Abstract

The visual examination of colonoscopic images fails to extract precise geometric information of the colonic surface. Reconstructing the 3D surface of the colon from colonoscopic image sequences may thus add valuable clinical information. We address this problem of extracting precise spatio-temporal 3D structure information from colonoscopic images. Using just the intrinsically calibrated monocular image stream, we develop a technique to compute the depth of certain feature points that have been tracked across images. Our method uses the prior knowledge of an approximate geometry of the colon, called the (TTP). It works by fitting a deformable cylindrical model to points reconstructed independently by non-rigid structure-from-motion (NRSfM), compromising between the data term and a novel tubular smoothing prior.
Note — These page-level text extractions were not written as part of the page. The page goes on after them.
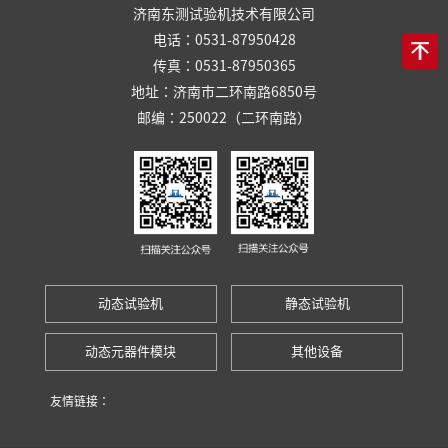
济南东测试验机技术有限公司
电话：0531-87950428
传真：0531-87950365
地址：济南市二环南路6850号
邮编：250022（二环南路）
动态试验机
静态试验机
动态元器件模块
其他设备
友情链接：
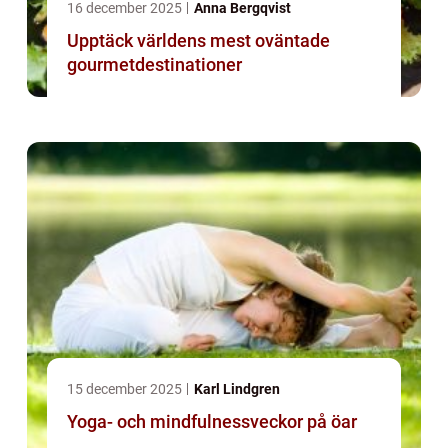
16 december 2025
Anna Bergqvist
Upptäck världens mest oväntade
gourmetdestinationer
15 december 2025
Karl Lindgren
Yoga- och mindfulnessveckor på öar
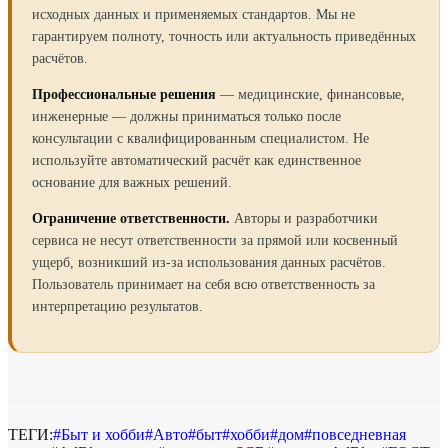
исходных данных и применяемых стандартов. Мы не
гарантируем полноту, точность или актуальность приведённых
расчётов.
Профессиональные решения
— медицинские, финансовые,
инженерные — должны приниматься только после
консультации с квалифицированным специалистом. Не
используйте автоматический расчёт как единственное
основание для важных решений.
Ограничение ответственности.
Авторы и разработчики
сервиса не несут ответственности за прямой или косвенный
ущерб, возникший из-за использования данных расчётов.
Пользователь принимает на себя всю ответственность за
интерпретацию результатов.
ТЕГИ:
#
Быт и хобби
#
Авто
#
быт
#
хобби
#
дом
#
повседневная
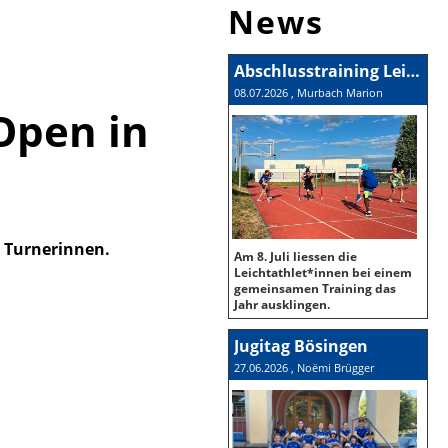
News
Abschlusstraining Leichtathletik Gruppe
08.07.2026
, Murbach Marion
Open in
 Turnerinnen.
Am 8. Juli liessen die
Leichtathlet*innen bei einem
gemeinsamen Training das
Jahr ausklingen.
Jugitag Bösingen
27.06.2026
, Noëmi Brügger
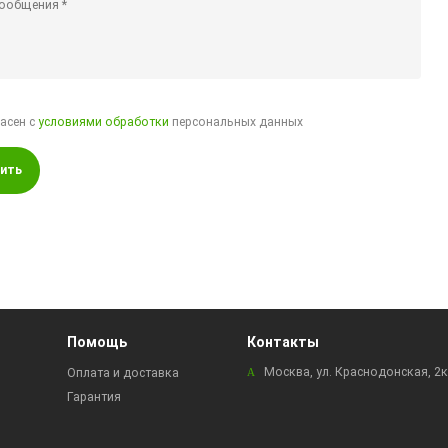
ласен с
условиями обработки
персональных данных
ить
Помощь
Контакты
Москва, ул. Краснодонская, 2
Оплата и доставка
Гарантия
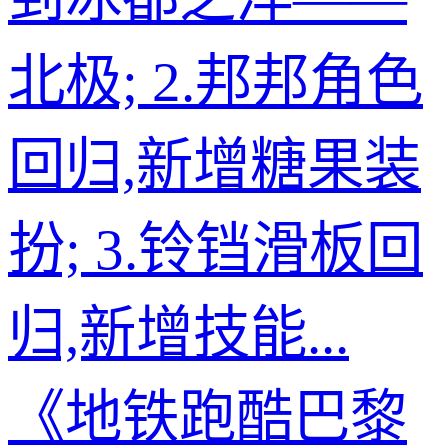
北极; 2.邦邦角色
回归,新增糖果装
扮; 3.铃铛滑板回
归,新增技能...
《地铁跑酷巴黎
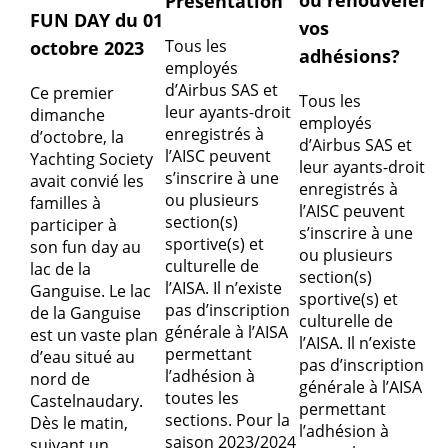
ou renouveler
Présentation
FUN DAY du 01
vos
Tous les
octobre 2023
adhésions?
employés
d’Airbus SAS et
Ce premier
Tous les
leur ayants-droit
dimanche
employés
enregistrés à
d’octobre, la
d’Airbus SAS et
l’AISC peuvent
Yachting Society
leur ayants-droit
s’inscrire à une
avait convié les
enregistrés à
ou plusieurs
familles à
l’AISC peuvent
section(s)
participer à
s’inscrire à une
sportive(s) et
son fun day au
ou plusieurs
culturelle de
lac de la
section(s)
l’AISA. Il n’existe
Ganguise. Le lac
sportive(s) et
pas d’inscription
de la Ganguise
culturelle de
générale à l’AISA
est un vaste plan
l’AISA. Il n’existe
permettant
d’eau situé au
pas d’inscription
l’adhésion à
nord de
générale à l’AISA
toutes les
Castelnaudary.
permettant
sections. Pour la
Dès le matin,
l’adhésion à
saison 2023/2024
suivant un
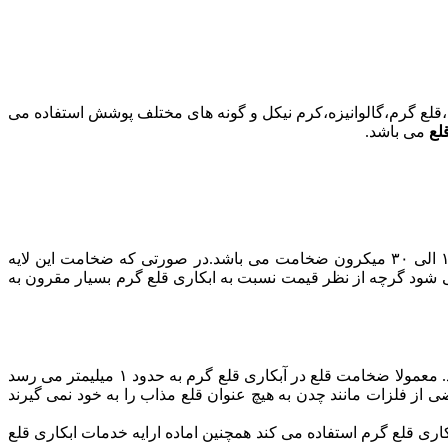
،قلع گرم،گالوانیزه،کرم نیکل و گونه های مختلف پوشش استفاده می
لع
می باشد.
این آبکاری به صورت وان سرد شامل محلول پایه که معمولا اسید می باشد و اند قلع انجام می شود. نتیجه آن سطح بسیار نازک در حد ۱۰ الی ۳۰ میکرون ضخامت می باشد.در صورتی که ضخامت این لایه
ی شود گرچه از نظر قیمت نسبت به ابکاری قلع گرم بسیار مقرون به
آبکاری قلع گرم یا کوتینگ قلع گرم، در این روش قطعه را پس از گرم کردن قطعه آن را داخل وان قلع مذاب می گذارند تا پوشش قلع بگیرد. معمولا ضخامت قلع در آبکاری قلع گرم به حدود ۱ میلیمتر می رسد
کن بعضی از فلزات مانند چدن به هیچ عنوان قلع مذاب را به خود نمی گیرند
ی قلع گرم استفاده می کند همچنین اماده ارایه خدمات ابکاری قلع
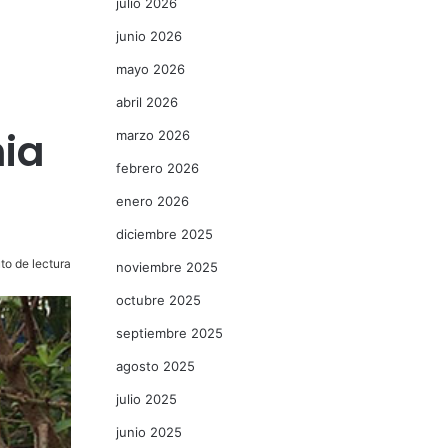
julio 2026
junio 2026
mayo 2026
abril 2026
nia
marzo 2026
febrero 2026
enero 2026
diciembre 2025
to de lectura
noviembre 2025
octubre 2025
septiembre 2025
agosto 2025
julio 2025
junio 2025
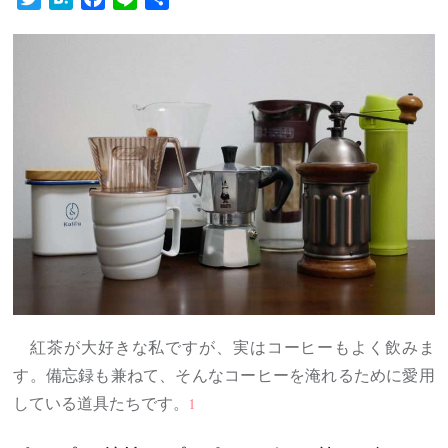
有
紅茶が大好きな私ですが、実はコーヒーもよく飲みま
す。備忘録も兼ねて、そんなコーヒーを淹れるために愛用
している道具たちです。
1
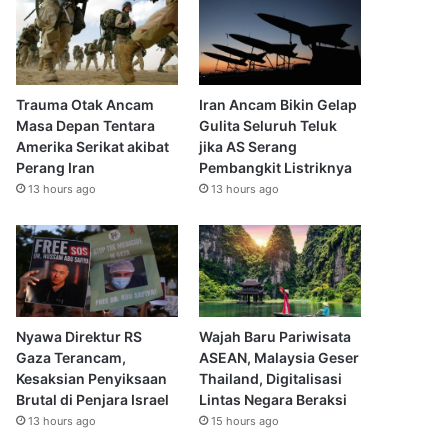
Trauma Otak Ancam
Iran Ancam Bikin Gelap
Masa Depan Tentara
Gulita Seluruh Teluk
Amerika Serikat akibat
jika AS Serang
Perang Iran
Pembangkit Listriknya
13 hours ago
13 hours ago
Nyawa Direktur RS
Wajah Baru Pariwisata
Gaza Terancam,
ASEAN, Malaysia Geser
Kesaksian Penyiksaan
Thailand, Digitalisasi
Brutal di Penjara Israel
Lintas Negara Beraksi
13 hours ago
15 hours ago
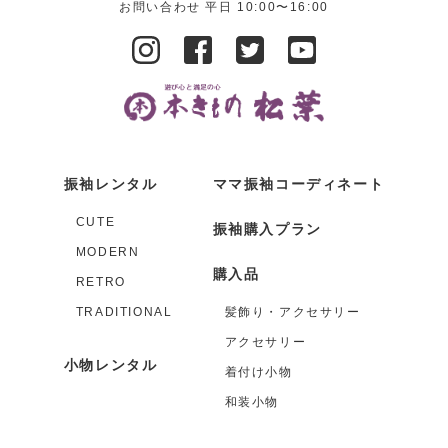
お問い合わせ 平日 10:00〜16:00
振袖レンタル
ママ振袖コーディネート
CUTE
振袖購入プラン
MODERN
購入品
RETRO
TRADITIONAL
髪飾り・アクセサリー
アクセサリー
小物レンタル
着付け小物
和装小物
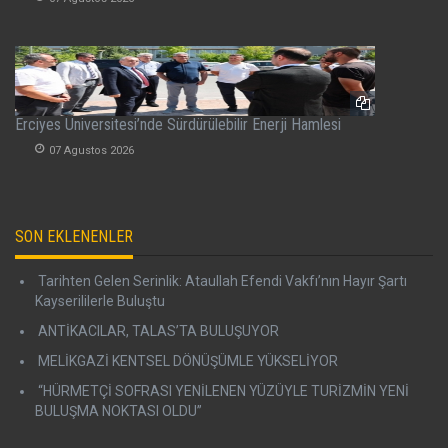
Erciyes Üniversitesi’nde Sürdürülebilir Enerji Hamlesi
07 Agustos 2026
SON EKLENENLER
Tarihten Gelen Serinlik: Ataullah Efendi Vakfı’nın Hayır Şartı
Kayserililerle Buluştu
ANTİKACILAR, TALAS’TA BULUŞUYOR
MELİKGAZİ KENTSEL DÖNÜŞÜMLE YÜKSELİYOR
“HÜRMETÇİ SOFRASI YENİLENEN YÜZÜYLE TURİZMİN YENİ
BULUŞMA NOKTASI OLDU”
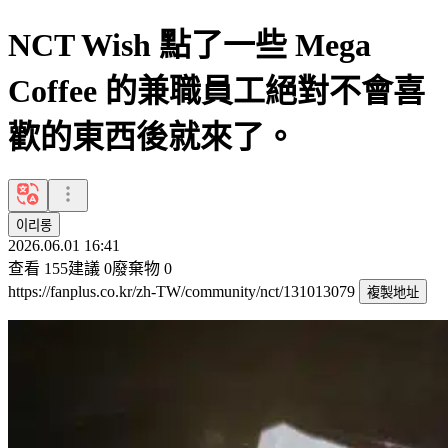
NCT Wish 點了一些 Mega
Coffee 的兼職員工絕對不會喜
歡的東西後就來了。
이리롱
2026.06.01 16:41
查看
155
建議
0
廢棄物
0
https://fanplus.co.kr/zh-TW/community/nct/131013079
複製地址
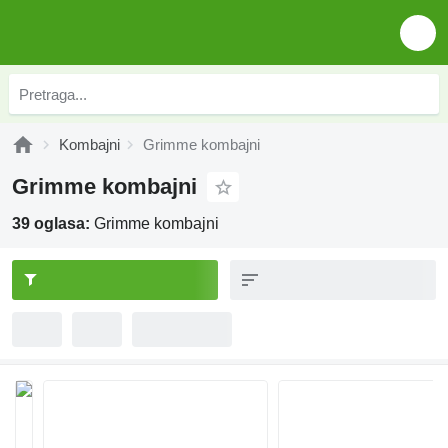
Kombajni
Grimme kombajni
Grimme kombajni
39 oglasa:
Grimme kombajni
Our method represents the first method ever to exploit a very weak topological prior to improve NRSfM. As such, it lies in-between standard NRSfM, which does not use a topological prior beyond the mere plane, and shape-from-template (SfT), which uses a very strong prior as a full deformable 3D object model. We validate our method on both synthetic images of tubular structures and real colonoscopic data. Our method improves the results obtained by existing NRSfM methods by 71.74% on average on synthetic data and succeeds in obtaining 3D reconstruction from a real colonoscopic sequence defeating the existing methods. Colonoscopic 3D reconstruction is a difficult problem, which is yet unresolved by the existing methods from computer vision. Our proposed dedicated NRSfM method and experiments show that the visual motion might be the right visual cue to use in colonoscopy.